Une dizaine de pays ne représenteraient que 68% du taux de mortalité total, ce qui est de l’ordre de la baisse Brésil, Egypte, Inde -ce qui contredit fortement les chiffres de la MGS bien supérieurs à ses chiffres officiels-, Indonésie, Mexique, Pérou, Russie, Sud Afrique, Turquie et États-Unis.

– Comptes –

“Ces données, qui reflètent, mettent en évidence non seulement l’impact de la pandémie, mais aussi la nécessité pour tous les pays d’investir dans des systèmes de santé plus résilients capables de soutenir les services de santé, essentiels pendant les crises, et comprenant des systèmes d’information sanitaire plus solides”, a déclaré Le directeur général de l’OMS, Tedros Adhanom Ghebreyesus.

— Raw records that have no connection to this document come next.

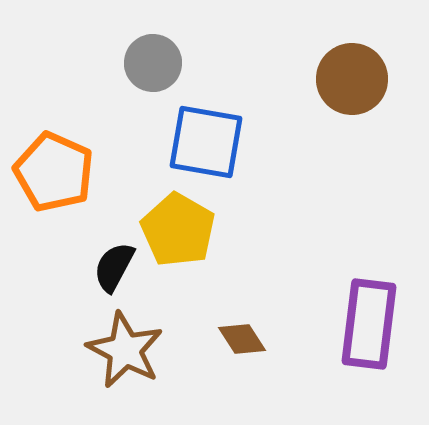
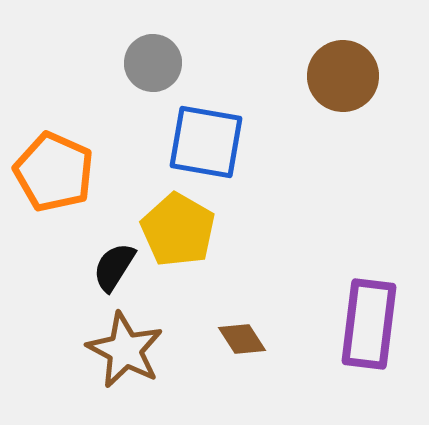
brown circle: moved 9 px left, 3 px up
black semicircle: rotated 4 degrees clockwise
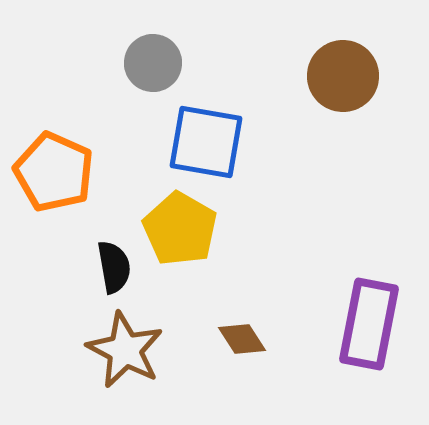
yellow pentagon: moved 2 px right, 1 px up
black semicircle: rotated 138 degrees clockwise
purple rectangle: rotated 4 degrees clockwise
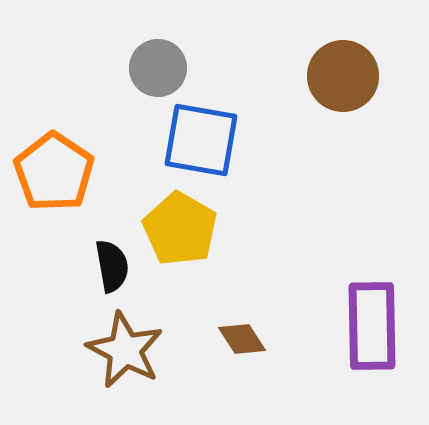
gray circle: moved 5 px right, 5 px down
blue square: moved 5 px left, 2 px up
orange pentagon: rotated 10 degrees clockwise
black semicircle: moved 2 px left, 1 px up
purple rectangle: moved 3 px right, 2 px down; rotated 12 degrees counterclockwise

De fait, les chiffres publiés jeudi par l’OMS souffrent de trous dans les statistiques, la collecte de données étant parfois totalement inexistante pour certains pays. Les fourches de données vont parfois du simple au double.

L’Organisation estime que 6 décès sur 10 ne sont pas enregistrés au niveau mondial.

La survie est calculée en faisant la différence entre le nombre de décès réels et le nombre de décès estimé en l’absence de pandémie, sur la base des statistiques existantes.

La mortalité comprend aussi les décès causés directement par la maladie que ceux qui l’ont eu indirectement.

Les causes indirectes peuvent être principalement dues à des structures de santé surchargées et contraintes telles que le retard des interventions chirurgicales ou des séances de chimiothérapie pour les patients atteints de cancer.

Parfois, les embouteillages évitaient aussi des morts comme les accidents de la circulation.

– Comprendre –

“La mesure de la mortalité est une composante essentielle pour comprendre l’impact de la pandémie”, a expliqué Samira Asma, en charge du dossier OMS.

Des informations plus fiables permettent aux décideurs de mieux préparer le terrain pour limiter l’impact des crises futures.

“Ces nouvelles estimations sont basées sur les meilleures données disponibles produites avec une méthodologie solide et une approche totalement transparente”, a-t-elle assuré.

C’est cette méthodologie qui interpelle l’Inde pour qui le Covid a causé 525 000 morts au total. Les chiffres publiés par l’OMS jeudi sont 9 fois supérieurs à environ 4,7 millions. En avril, le gouvernement indien avait critiqué “une approche indépendante et des modèles qui pourraient fonctionner pour des pays plus petits comme la Tunisie mais qui ne sont pas applicables à l’Inde et sa population de 1,3 milliard d’habitants”.

Le sujet est extrêmement sensible en raison des répercussions politiques, ces chiffres étant des indicateurs de la qualité de la gestion de crise par les autorités.